↓
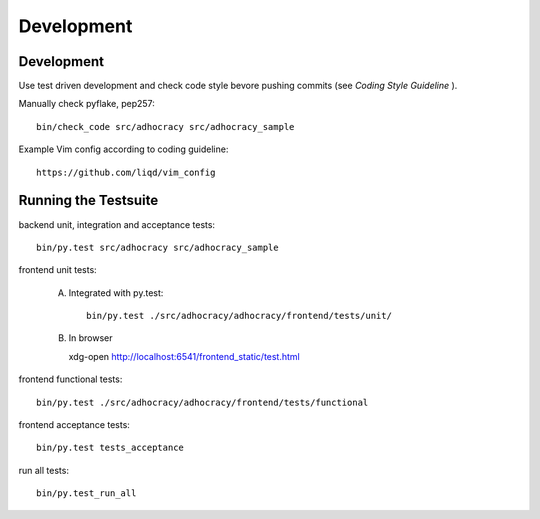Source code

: Development
============

Development
-----------

Use test driven development and check code style bevore pushing commits
(see `Coding Style Guideline` ).

Manually check pyflake, pep257::

    bin/check_code src/adhocracy src/adhocracy_sample

Example Vim config according to coding guideline::

    https://github.com/liqd/vim_config


Running the Testsuite
---------------------

backend unit, integration and acceptance tests::

    bin/py.test src/adhocracy src/adhocracy_sample

frontend unit tests:

    A.  Integrated with py.test::

            bin/py.test ./src/adhocracy/adhocracy/frontend/tests/unit/

    B.  In browser ::
    
        xdg-open http://localhost:6541/frontend_static/test.html

frontend functional tests::

    bin/py.test ./src/adhocracy/adhocracy/frontend/tests/functional

frontend acceptance tests::

    bin/py.test tests_acceptance

run all tests::

    bin/py.test_run_all
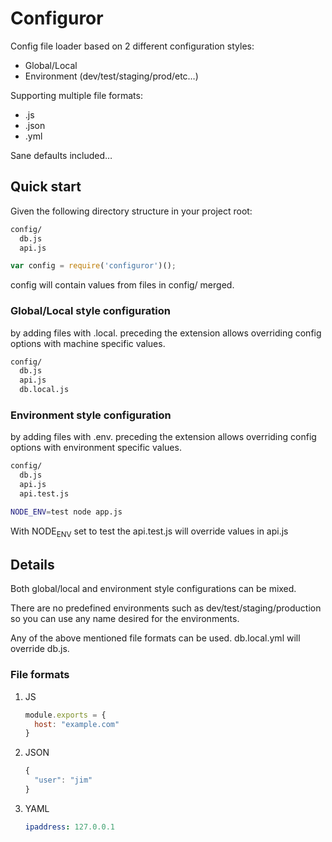
* Configuror

Config file loader based on 2 different configuration styles:
- Global/Local
- Environment (dev/test/staging/prod/etc...)

Supporting multiple file formats:
- .js
- .json
- .yml

Sane defaults included...

** Quick start

Given the following directory structure in your project root:

#+BEGIN_SRC sh
config/
  db.js
  api.js
#+END_SRC

#+BEGIN_SRC js
var config = require('configuror')();
#+END_SRC

config will contain values from files in config/ merged.

*** Global/Local style configuration
by adding files with .local. preceding the extension allows overriding config
options with machine specific values.

#+BEGIN_SRC sh
config/
  db.js
  api.js
  db.local.js
#+END_SRC

*** Environment style configuration
by adding files with .env. preceding the extension allows overriding config
options with environment specific values.

#+BEGIN_SRC sh
config/
  db.js
  api.js
  api.test.js
#+END_SRC

#+BEGIN_SRC sh
NODE_ENV=test node app.js
#+END_SRC

With NODE_ENV set to test the api.test.js will override values in api.js

** Details

Both global/local and environment style configurations can be mixed.

There are no predefined environments such as dev/test/staging/production so you
can use any name desired for the environments.

Any of the above mentioned file formats can be used. 
db.local.yml will override db.js.

*** File formats

**** JS
#+BEGIN_SRC js
module.exports = {
  host: "example.com"
}
#+END_SRC

**** JSON
#+BEGIN_SRC js
{
  "user": "jim"
}
#+END_SRC

**** YAML
#+BEGIN_SRC yaml
ipaddress: 127.0.0.1
#+END_SRC
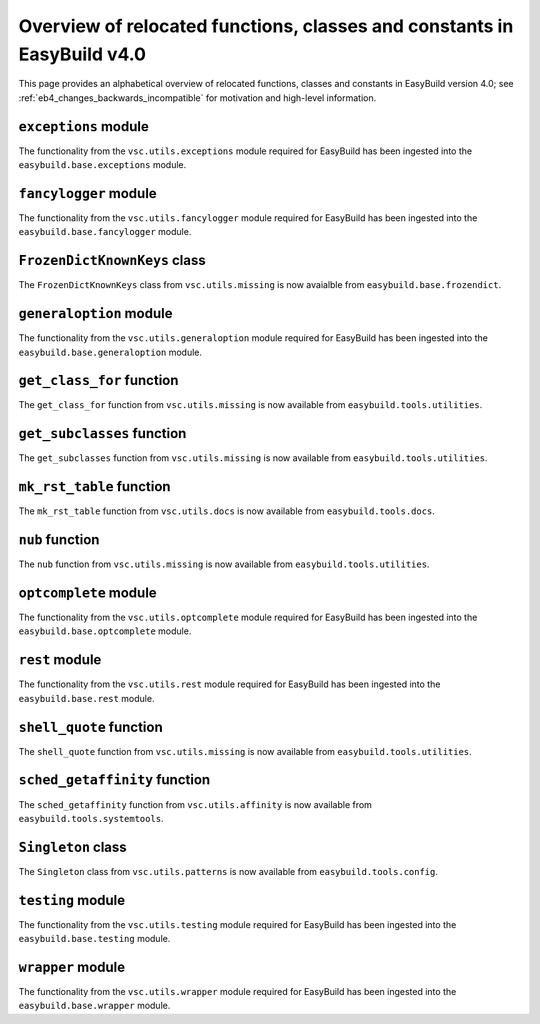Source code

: .. _eb4_relocated_functions_classes_constants:

Overview of relocated functions, classes and constants in EasyBuild v4.0
========================================================================

This page provides an alphabetical overview of relocated functions, classes and constants in EasyBuild version 4.0;
see :ref:`eb4_changes_backwards_incompatible` for motivation and high-level information.


.. _eb4_relocated_exceptions_module:

``exceptions`` module
---------------------

The functionality from the ``vsc.utils.exceptions`` module required for EasyBuild has been ingested into the ``easybuild.base.exceptions`` module.


.. _eb4_relocated_fancylogger_module:

``fancylogger`` module
----------------------

The functionality from the ``vsc.utils.fancylogger`` module required for EasyBuild has been ingested into the ``easybuild.base.fancylogger`` module.


.. _eb4_relocated_FrozenDictKnownKeys:

``FrozenDictKnownKeys`` class
-----------------------------

The ``FrozenDictKnownKeys`` class from ``vsc.utils.missing`` is now avaialble from ``easybuild.base.frozendict``.


.. _eb4_relocated_generaloption_module:

``generaloption`` module
------------------------

The functionality from the ``vsc.utils.generaloption`` module required for EasyBuild has been ingested into the ``easybuild.base.generaloption`` module.


.. _eb4_relocated_get_class_for:

``get_class_for`` function
--------------------------

The ``get_class_for`` function from ``vsc.utils.missing`` is now available from ``easybuild.tools.utilities``.


.. _eb4_relocated_get_subclasses:

``get_subclasses`` function
---------------------------

The ``get_subclasses`` function from ``vsc.utils.missing`` is now available from ``easybuild.tools.utilities``.


.. _eb4_relocated_mk_rst_table:

``mk_rst_table`` function
--------------------------

The ``mk_rst_table`` function from ``vsc.utils.docs`` is now available from ``easybuild.tools.docs``.


.. _eb4_relocated_nub:

``nub`` function
----------------

The ``nub`` function from ``vsc.utils.missing`` is now available from ``easybuild.tools.utilities``.


.. _eb4_relocated_optcomplete_module:

``optcomplete`` module
----------------------

The functionality from the ``vsc.utils.optcomplete`` module required for EasyBuild has been ingested into the ``easybuild.base.optcomplete`` module.


.. _eb4_relocated_rest_module:

``rest`` module
---------------

The functionality from the ``vsc.utils.rest`` module required for EasyBuild has been ingested into the ``easybuild.base.rest`` module.


.. _eb4_relocated_shell_quote:

``shell_quote`` function
------------------------

The ``shell_quote`` function from ``vsc.utils.missing`` is now available from ``easybuild.tools.utilities``.


.. _eb4_relocated_sched_getaffinity:

``sched_getaffinity`` function
------------------------------

The ``sched_getaffinity`` function from ``vsc.utils.affinity`` is now available from ``easybuild.tools.systemtools``.


.. _eb4_relocated_Singleton:

``Singleton`` class
-------------------

The ``Singleton`` class from ``vsc.utils.patterns`` is now available from ``easybuild.tools.config``.


.. _eb4_relocated_testing_module:

``testing`` module
------------------

The functionality from the ``vsc.utils.testing`` module required for EasyBuild has been ingested into the ``easybuild.base.testing`` module.


.. _eb4_relocated_wrapper_module:

``wrapper`` module
------------------

The functionality from the ``vsc.utils.wrapper`` module required for EasyBuild has been ingested into the ``easybuild.base.wrapper`` module.
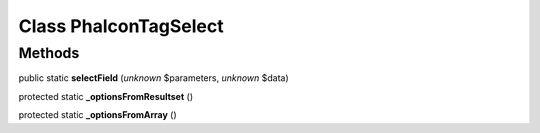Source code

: Class **Phalcon\Tag\Select**
============================

Methods
---------

public static **selectField** (*unknown* $parameters, *unknown* $data)

protected static **_optionsFromResultset** ()

protected static **_optionsFromArray** ()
↑
Action item>
Each line above that contains the string "adhocracy" should be copied.

Reply to the exercise>
    bin/check_code src/adhocracy src/adhocracy_sample
    bin/py.test src/adhocracy src/adhocracy_sample
            bin/py.test ./src/adhocracy/adhocracy/frontend/tests/unit/
    bin/py.test ./src/adhocracy/adhocracy/frontend/tests/functional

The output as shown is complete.